In cases like PII – which really is not needed for the vast majority of application functions – tokenizing personal information reduces the risk of loss or theft without impacting operations. Risk is reduced because you can’t steal what’s not there. This makes tokenization superior to encryption for security: If encryption is deployed insecurely, if administrative accounts are hijacked, or if encryption keys are compromised, the data is exposed. Tokenization simplifies operations – PII is stored in a single database, and you don’t need to install key management or encryption systems. Setup and maintenance are both reduced, and the number of servers which require extensive security is also reduced. Tokenization of PII is often the best strategy as it’s cheaper, faster, and more secure than alternatives.
Reader interactions
One Reply to “Tokenization vs. Encryption: Personal Information Security”
Thanks for the insightful posting, Adrian.
For very large organizations, there’s another potential benefit of Tokenizing personal identification data such as SSN’s.
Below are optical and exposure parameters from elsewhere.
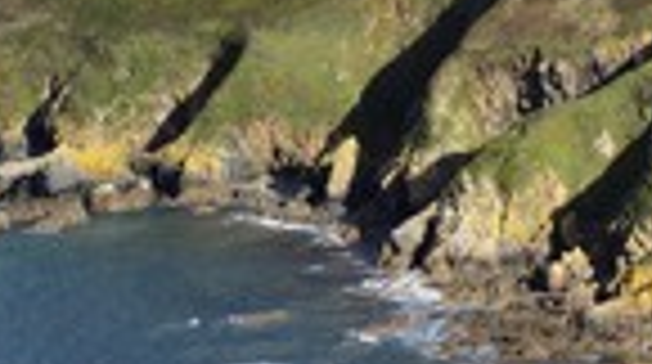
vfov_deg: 2.9
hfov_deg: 5.2
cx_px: 877
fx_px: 7077
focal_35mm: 410
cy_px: 54
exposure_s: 1/800
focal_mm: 135
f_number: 13
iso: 800
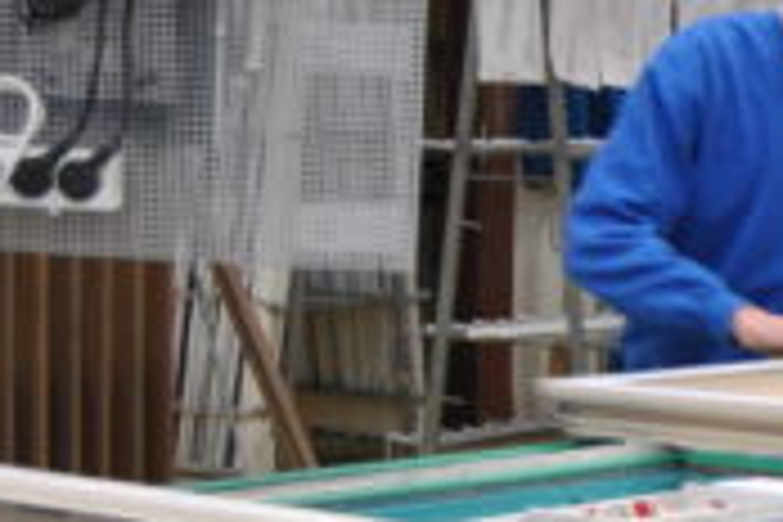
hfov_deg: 13.1
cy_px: 414
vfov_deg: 9.2
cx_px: 1094
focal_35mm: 150
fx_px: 3254
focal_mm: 31
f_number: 4.2
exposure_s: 1/30
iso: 320
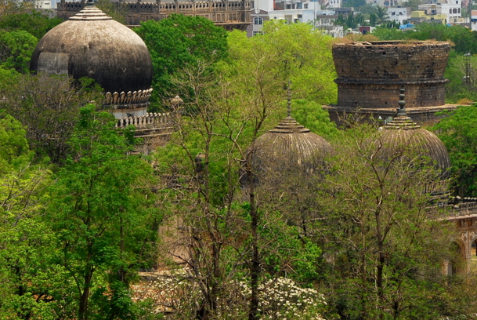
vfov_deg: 6.1
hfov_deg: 9.0
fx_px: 3012
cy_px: 55
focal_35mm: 227
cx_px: 367
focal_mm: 90
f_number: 18
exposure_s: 1/125
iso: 125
If a robust tokenization product is implemented and used across multiple internal systems, data that is shared between those systems no longer contains the real sensitive data element. That can reduce the number of security controls that need to be in place for those inter-system communications processes.
And if we have Token values in the Production systems, practices that perform data extracts or backups of Production data to populate non-Production systems would de-facto also no longer have real SSN data. We can then create dedicated secondary Tokenization services for the non-Production systems where we pair the Token values with non-real SSN values. This will allow testing of the Tokenize/De-Tokenize processes in non-Production without ever exposing the real SSN values.
Of course the Production Tokenization service becomes a very highly valued target. A compromise in that system would expose all of the sensitive SSN data to Token value pairs. But it’s far easier to do a proper job of locking down the new Tokenization service with encryption, key management, Administrator Access Controls, firewalls and other tools than trying to do the same thing to hundreds of legacy systems.
One of the key concerns about this sort of system design would be limiting the impact that a Tokenize/De-Tokenize call would have on normal processing. As you stated, the use of real SSN’s are required for many mandatory reporting processes, reports that must be filed to many State and Federal Governmental agencies and regulatory bodies. So the De-Tokenize process must be fast.
And the Tokenize process must also be considered. Like it or not, interactions with external agencies and individuals will continue to operate with SSN values. Data feeds from external sources will also need to be processed to convert incoming data from real SSN’s to Tokens.
Determining the proper system designs to support these as-yet-undetermined performance issues is critical. Care must be given to look at a design that can adapt in scale and performance. And the DR requirements must also not be neglected.
It’s an interesting challenge. From a business-to-business perspective, I expect to see an increase in the number of customer requirements for solutions such as Tokenization to protect SSN values in systems.